Biografi Singkat Abu Dzar Al Ghifari

Jundab adalah seorang pemimpin besar perampok yang sering menebar teror di negeri-negeri sekitarnya. Ia lahir dari keluarga perampok Ghiffar yang tinggal di dekat kafilah Makkah hingga Syria. Ketika dia bertaubat dan masuk islam, ia lebih terkenal dengan nama Abu Dzar.

Walaupun merupakan perampok, pada dasarnya dia berwatak baik. Kerusakan dan derita korban akibat serangannya kemudian menjadi sebuah titik balik dalam perjalanan hidupnya. Ia bukan saja menyesali perbuatannya, tetapi juga mengajak rekannya untuk mengikuti dia masuk islam. Hal ini menyebabkan kemarahan besar pada sukunya, sehingga dia diusir dari tanah kelahirannya.

Bersamaan dengan insyafnya Jundab, bertambah lagi satu pribadi revolusioner paling jujur yang pernah dikenal dalam sejarah peradaban islam. Bersama ibu dan saudara lelakinya, Anis, ia lalu hijrah ke Nejed Atas. Di kota ini mereka menetap dirumah seorang paman dari pihak ibunya.

Tetapi, dari sini kemudian dia pindah ke sebuah kampung dekat Makkah. Hal ini disebabkan pemikiran-pemikirannya yang revolusioner, sehingga tidak disukai oleh orang sekitar.

Sebelum masuk islam Abu Dzar sudah mulai menentang pemujaan berhala. Beliau berkata, “Saya sudah terbiasa bersembahyang sejak tiga tahun sebelum mendapat kehormatan melihat Nabi Besar Islam.”

Abu Dzar adalah sahabat yang sangat telaten dalam berdakwah

Saudara Abu Dzar lah yang membawa berita gembira tentang agama islam. Pada saat itu agama islam yang dibawa Nabi Muhammad memang mengguncangkan kota Makkah.

Pada saat itu, di Makkah masih banyak berhala dan patung sesembahan, dan masih sering dikunjungi oleh kaum Quraisy.

Abu Dzar mendapat kesempatan bertemu dengan Rasulullah dan belajar langsung tentang agama islam dari beliau.
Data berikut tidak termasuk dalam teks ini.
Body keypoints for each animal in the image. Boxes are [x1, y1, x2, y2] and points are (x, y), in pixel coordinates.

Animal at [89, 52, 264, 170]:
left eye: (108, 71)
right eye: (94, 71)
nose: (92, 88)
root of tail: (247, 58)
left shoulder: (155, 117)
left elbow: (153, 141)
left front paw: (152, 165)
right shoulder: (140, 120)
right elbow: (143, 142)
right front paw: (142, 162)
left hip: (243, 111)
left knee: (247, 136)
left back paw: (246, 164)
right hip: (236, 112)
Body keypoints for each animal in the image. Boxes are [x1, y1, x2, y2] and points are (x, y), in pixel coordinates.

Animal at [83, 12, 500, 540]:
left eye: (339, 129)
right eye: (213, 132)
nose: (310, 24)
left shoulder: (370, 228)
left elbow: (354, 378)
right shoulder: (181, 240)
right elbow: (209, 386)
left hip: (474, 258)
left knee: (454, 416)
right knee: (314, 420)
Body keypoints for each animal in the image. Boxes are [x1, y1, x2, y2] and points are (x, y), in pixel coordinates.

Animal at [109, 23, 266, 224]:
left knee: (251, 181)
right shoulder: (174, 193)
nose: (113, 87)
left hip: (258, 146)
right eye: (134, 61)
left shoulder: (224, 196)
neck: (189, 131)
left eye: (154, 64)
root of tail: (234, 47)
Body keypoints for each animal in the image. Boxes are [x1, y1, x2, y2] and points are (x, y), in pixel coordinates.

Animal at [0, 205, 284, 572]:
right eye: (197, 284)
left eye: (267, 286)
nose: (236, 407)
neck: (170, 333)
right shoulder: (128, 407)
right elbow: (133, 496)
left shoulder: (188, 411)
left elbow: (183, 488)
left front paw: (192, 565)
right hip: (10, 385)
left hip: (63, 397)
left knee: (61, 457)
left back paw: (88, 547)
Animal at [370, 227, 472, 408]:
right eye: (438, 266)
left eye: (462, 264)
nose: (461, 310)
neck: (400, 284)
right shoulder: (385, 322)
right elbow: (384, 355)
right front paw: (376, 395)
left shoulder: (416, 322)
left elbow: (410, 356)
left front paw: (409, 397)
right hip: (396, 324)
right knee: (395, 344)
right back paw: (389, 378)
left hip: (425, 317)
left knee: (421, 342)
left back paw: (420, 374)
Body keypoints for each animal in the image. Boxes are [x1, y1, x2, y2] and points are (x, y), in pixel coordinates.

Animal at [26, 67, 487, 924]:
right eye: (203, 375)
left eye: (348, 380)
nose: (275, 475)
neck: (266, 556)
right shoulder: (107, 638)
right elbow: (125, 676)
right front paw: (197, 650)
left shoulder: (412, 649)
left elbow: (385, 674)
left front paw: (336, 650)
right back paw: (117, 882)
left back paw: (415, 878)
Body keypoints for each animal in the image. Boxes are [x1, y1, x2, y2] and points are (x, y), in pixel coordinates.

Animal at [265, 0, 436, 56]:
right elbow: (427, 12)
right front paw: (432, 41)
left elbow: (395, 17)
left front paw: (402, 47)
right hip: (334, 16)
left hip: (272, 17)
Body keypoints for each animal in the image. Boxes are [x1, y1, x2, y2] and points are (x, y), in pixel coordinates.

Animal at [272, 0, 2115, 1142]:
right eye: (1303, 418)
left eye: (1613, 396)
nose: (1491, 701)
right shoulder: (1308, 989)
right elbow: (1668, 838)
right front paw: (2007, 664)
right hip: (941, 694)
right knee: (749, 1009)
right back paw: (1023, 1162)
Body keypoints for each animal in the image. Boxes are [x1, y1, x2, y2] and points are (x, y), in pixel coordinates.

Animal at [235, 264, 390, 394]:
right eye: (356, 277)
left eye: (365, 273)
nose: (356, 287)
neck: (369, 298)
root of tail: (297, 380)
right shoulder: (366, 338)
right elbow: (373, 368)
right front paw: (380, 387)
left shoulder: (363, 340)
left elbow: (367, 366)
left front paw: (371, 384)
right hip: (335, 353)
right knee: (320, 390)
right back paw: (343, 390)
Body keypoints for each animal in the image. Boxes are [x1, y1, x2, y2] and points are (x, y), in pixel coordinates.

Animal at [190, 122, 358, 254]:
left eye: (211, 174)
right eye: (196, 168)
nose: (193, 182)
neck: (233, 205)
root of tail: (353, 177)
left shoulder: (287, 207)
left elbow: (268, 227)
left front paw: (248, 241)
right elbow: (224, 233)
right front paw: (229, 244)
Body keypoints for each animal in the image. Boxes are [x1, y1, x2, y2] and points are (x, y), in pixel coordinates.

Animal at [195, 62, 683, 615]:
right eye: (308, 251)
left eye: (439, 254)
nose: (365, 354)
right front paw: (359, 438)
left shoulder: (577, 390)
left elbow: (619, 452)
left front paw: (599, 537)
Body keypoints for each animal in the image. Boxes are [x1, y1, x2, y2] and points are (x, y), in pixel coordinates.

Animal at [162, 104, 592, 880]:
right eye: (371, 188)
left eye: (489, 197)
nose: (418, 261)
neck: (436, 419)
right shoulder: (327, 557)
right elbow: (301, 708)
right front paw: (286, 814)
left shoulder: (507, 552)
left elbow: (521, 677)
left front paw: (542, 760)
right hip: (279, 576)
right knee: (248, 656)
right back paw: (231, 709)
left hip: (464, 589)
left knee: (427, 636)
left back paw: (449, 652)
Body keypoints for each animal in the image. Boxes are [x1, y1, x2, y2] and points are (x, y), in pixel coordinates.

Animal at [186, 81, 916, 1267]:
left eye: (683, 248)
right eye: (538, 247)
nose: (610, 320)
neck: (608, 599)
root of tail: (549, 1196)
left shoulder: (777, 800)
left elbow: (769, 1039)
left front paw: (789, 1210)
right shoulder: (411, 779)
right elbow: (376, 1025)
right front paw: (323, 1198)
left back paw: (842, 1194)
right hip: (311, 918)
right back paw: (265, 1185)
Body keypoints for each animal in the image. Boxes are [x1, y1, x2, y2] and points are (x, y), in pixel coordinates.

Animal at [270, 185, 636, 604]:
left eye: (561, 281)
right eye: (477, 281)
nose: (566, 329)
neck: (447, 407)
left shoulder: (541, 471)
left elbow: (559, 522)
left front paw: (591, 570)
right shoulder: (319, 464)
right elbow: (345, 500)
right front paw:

Sekitar sebulan lebih ia mempelajari dengan seksama perbuatan dan ajaran Rasulullah, sebelum akhirnya memeluk agama islam, dan kemudian menjadi salah seorang pejuang paling gigih dan berani.

Pada saat itu suasana sangat mencekam, karena permusuhan kaum kafir terhadap kaum muslim. Abu Dzar secara terbuka memimpin sembahyang dan berkhutbah tentang islam di Ka’bah. Akhirnya tindakannya ini berpotensi menyulut kerusuhan.

Pada suatu hari Abu Dzar diserang oleh penyembah berhala dari suku Quraisy, tetapi dia diselamatkan oleh paman Nabi yaitu Abbas. Abbas kemudian mengingatkan mereka bahwa Abu Dzar adalah anggota penting suku Ghiffar yang mendiami jalur perdagangan mereka menuju Syria. Jika Abu Dzar terancam, bisa saja lalu lintas perdagangan mereka bisa terancam.

Sejak menjadi muslim, Abu Dzar telah membaktikan diri sepenuhnya kepada agama islam. Begitu hebatnya keyakinan beliau terhadap islam, hingga akhirnya mendapat kedudukan khusus di sisi Rasulullah, bahkan termasuk sahabat terdekat dan terpercaya di kalangan para sahabat.

Abu Dzar ditugaskan oleh Rasulullah untuk mengajarkan islam di kalangan sukunya sendiri. Dan akhirnya beliau berhasil mengemban tugasnya tersebut. hampir seluruh anggota sukunya masuk islam.

Rasulullah sangat menghargai ketekunan Abu Dzar dalam berdakwah. Ketika Rasulullah harus meninggalkan Madinah untuk melakukan perang pakaian compang-camping, Abu Dzar diangkat sebagai imam dan administrator kota tersebut. ketika Rasulullah saw hendak meninggal, beliau memanggil Abu Dzar. Sambil memeluk, beliau bersabda, “Abu Dzar akan tetap sama sepanjang hidupnya.”

Ucapan Rasulullah ternyata memang benar, Abu Dzar tetap dalam kesederhanaan dan sangat shalih. Seumur hidupnya, ia mencela sikap kaum kapitalis, terutama pada masa khalifah ketiga, ketika kaum Quraisy hidup bergelimang harta.